Сомнение в глазах смыло волной желание остаться рядом. И я гадал, хватит ли ей храбрости признаться нам обоим в том, что она скучала так же сильно, как я? Сможет ли Медея преодолеть тот хоровод бешеных мыслей, которые кричали ей: «Стой. Не делай этого».
– Я всё ещё прикован к твоей кровати, – я попытался пожать плечами, будто выглядел безобидным пушистым кроликом, но мы оба понимали, насколько иллюзорный тот образ.
Мягкие шаги, которые она сделала, заставили меня выдохнуть ком боли, застрявший в горле. Сердце стукнуло о грудную клетку, когда Медея забралась на кровать и легла ко мне лицом. Между её бровей залегла маленькая морщинка, вероятно, она перемалывала те чувства, которые я подбросил в её копилку. Пыталась найти выход. Нужную, правильную дорогу, но её не было.
Я следил за беспокойным сном Медеи, позволяя времени, что мы провели вдали друг от друга, нагнать меня, дробя кости на мелкие осколки. Мне нравилось следить за её лицом то безмятежным, то взволнованным. Сны, она видела их, в то время как я давно был лишён подобного покоя. Как только закрывал глаза, всё окрашивалось в алые цвета, чёрные нити паутины, которую сплёл Квентин. Не было радужных пони и безоблачного неба только те ужасные проступки, что я совершал на протяжении прожитых лет.

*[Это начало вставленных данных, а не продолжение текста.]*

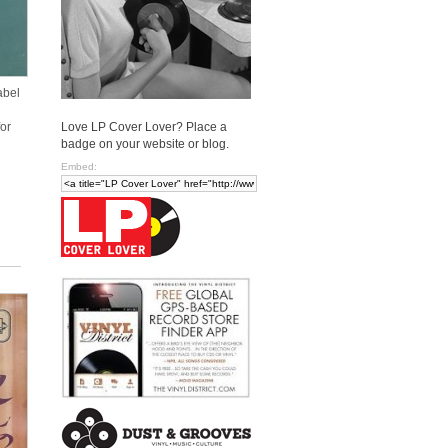
abel
Love LP Cover Lover? Place a
or
badge on your website or blog.
Embed:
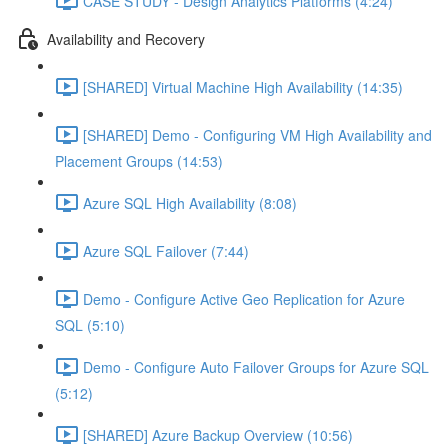
CASE STUDY - Design Analytics Platforms (4:24)
Availability and Recovery
[SHARED] Virtual Machine High Availability (14:35)
[SHARED] Demo - Configuring VM High Availability and
Placement Groups (14:53)
Azure SQL High Availability (8:08)
Azure SQL Failover (7:44)
Demo - Configure Active Geo Replication for Azure
SQL (5:10)
Demo - Configure Auto Failover Groups for Azure SQL
(5:12)
[SHARED] Azure Backup Overview (10:56)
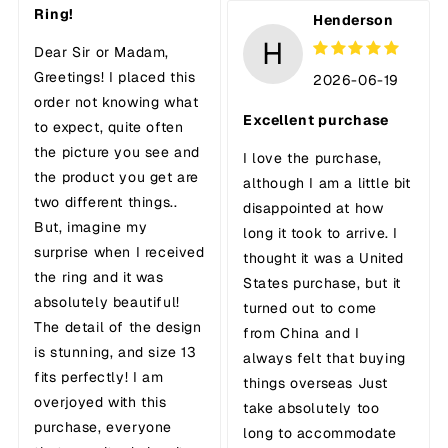
Ring!
Henderson
H
Dear Sir or Madam,
Greetings! I placed this
2026-06-19
order not knowing what
Excellent purchase
to expect, quite often
the picture you see and
I love the purchase,
the product you get are
although I am a little bit
two different things..
disappointed at how
But, imagine my
long it took to arrive. I
surprise when I received
thought it was a United
the ring and it was
States purchase, but it
absolutely beautiful!
turned out to come
The detail of the design
from China and I
is stunning, and size 13
always felt that buying
fits perfectly! I am
things overseas Just
overjoyed with this
take absolutely too
purchase, everyone
long to accommodate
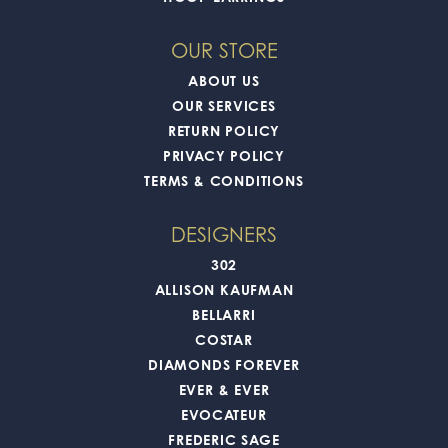
OUR STORE
ABOUT US
OUR SERVICES
RETURN POLICY
PRIVACY POLICY
TERMS & CONDITIONS
DESIGNERS
302
ALLISON KAUFMAN
BELLARRI
COSTAR
DIAMONDS FOREVER
EVER & EVER
EVOCATEUR
FREDERIC SAGE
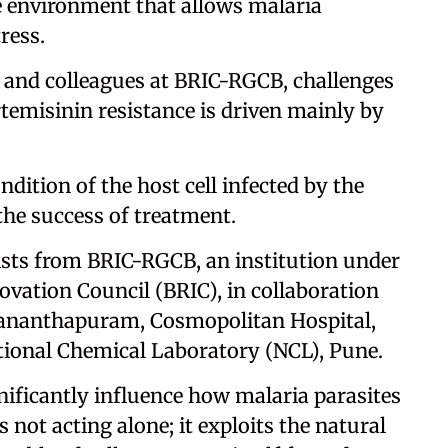
ve environment that allows malaria
ress.
s and colleagues at BRIC-RGCB, challenges
temisinin resistance is driven mainly by
dition of the host cell infected by the
 the success of treatment.
ists from BRIC-RGCB, an institution under
vation Council (BRIC), in collaboration
vananthapuram, Cosmopolitan Hospital,
onal Chemical Laboratory (NCL), Pune.
gnificantly influence how malaria parasites
 not acting alone; it exploits the natural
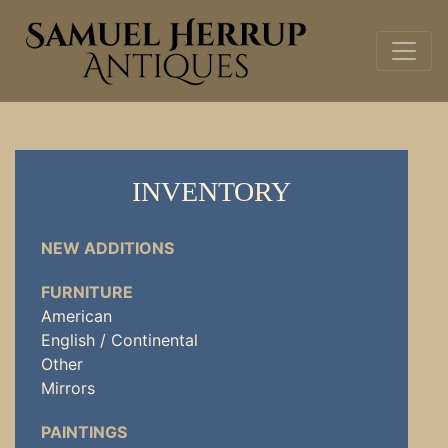
INVENTORY
NEW ADDITIONS
FURNITURE
American
English / Continental
Other
Mirrors
PAINTINGS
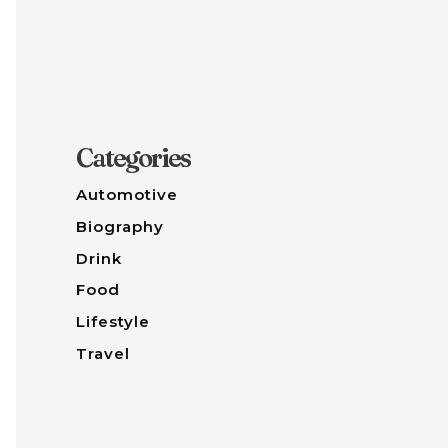
Categories
Automotive
Biography
Drink
Food
Lifestyle
Travel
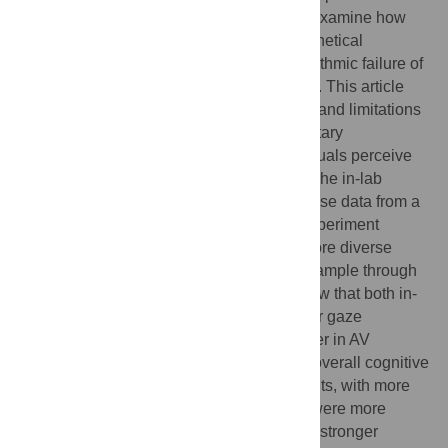
and online eye-tracking experiments. We examine how
cognitive engagement varies across hypothetical
decision-making scenarios involving algorithmic failure of
AVs. In comparison with non-AV scenarios. This article
highlights the characteristics, advantages, and limitations
of methods, emphasizing their complementary
contributions to understanding how individuals perceive
and engage with emerging technologies. The in-lab
experiment revealed high-quality and precise data from a
homogeneous sample, while the online experiment
enabled us to scale the research and explore diverse
sociotechnical imaginaries from a global sample through
crowd-sourced platforms. Key findings show that both in-
lab and online participants exhibited longer gaze
durations at one point, predominantly longer in AV
scenarios. However, a deeper analysis of overall cognitive
engagement revealed that in-lab participants, with more
concentrated sociotechnical imaginaries, were more
focused on non-AV scenarios, indicating a stronger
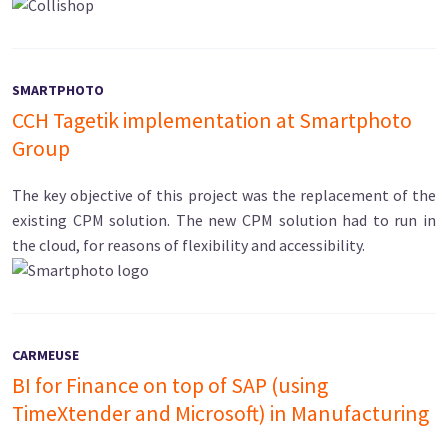
SMARTPHOTO
CCH Tagetik implementation at Smartphoto
Group
The key objective of this project was the replacement of the
existing CPM solution. The new CPM solution had to run in
the cloud, for reasons of flexibility and accessibility.
CARMEUSE
BI for Finance on top of SAP (using
TimeXtender and Microsoft) in Manufacturing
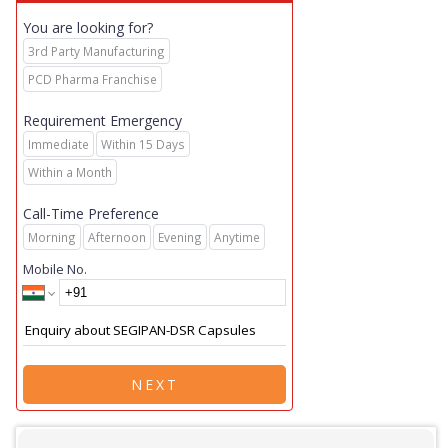
You are looking for?
3rd Party Manufacturing
PCD Pharma Franchise
Requirement Emergency
Immediate
Within 15 Days
Within a Month
Call-Time Preference
Morning
Afternoon
Evening
Anytime
Mobile No.
NEXT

– Ты видение, что преследует по пятам. Ты в моих мыслях по дням и ночам, – шептал её образу тихие слова, которые обретали истинный голос в ночном шёпоте, теряясь в звёздах, что висели яркими точками в небе. – Опустошение, словно я потерял важную часть своей души, – вот что произошло, когда ты покинула Шартре. Будто кто-то залез и рукой вырвал то, что спрятано за рёбрами. То, что не должно болеть, а меня изнутри подрывает. Глодает от боли, что удушающим обручем свернулась на шее и с каждой секундой стягивается всё сильнее.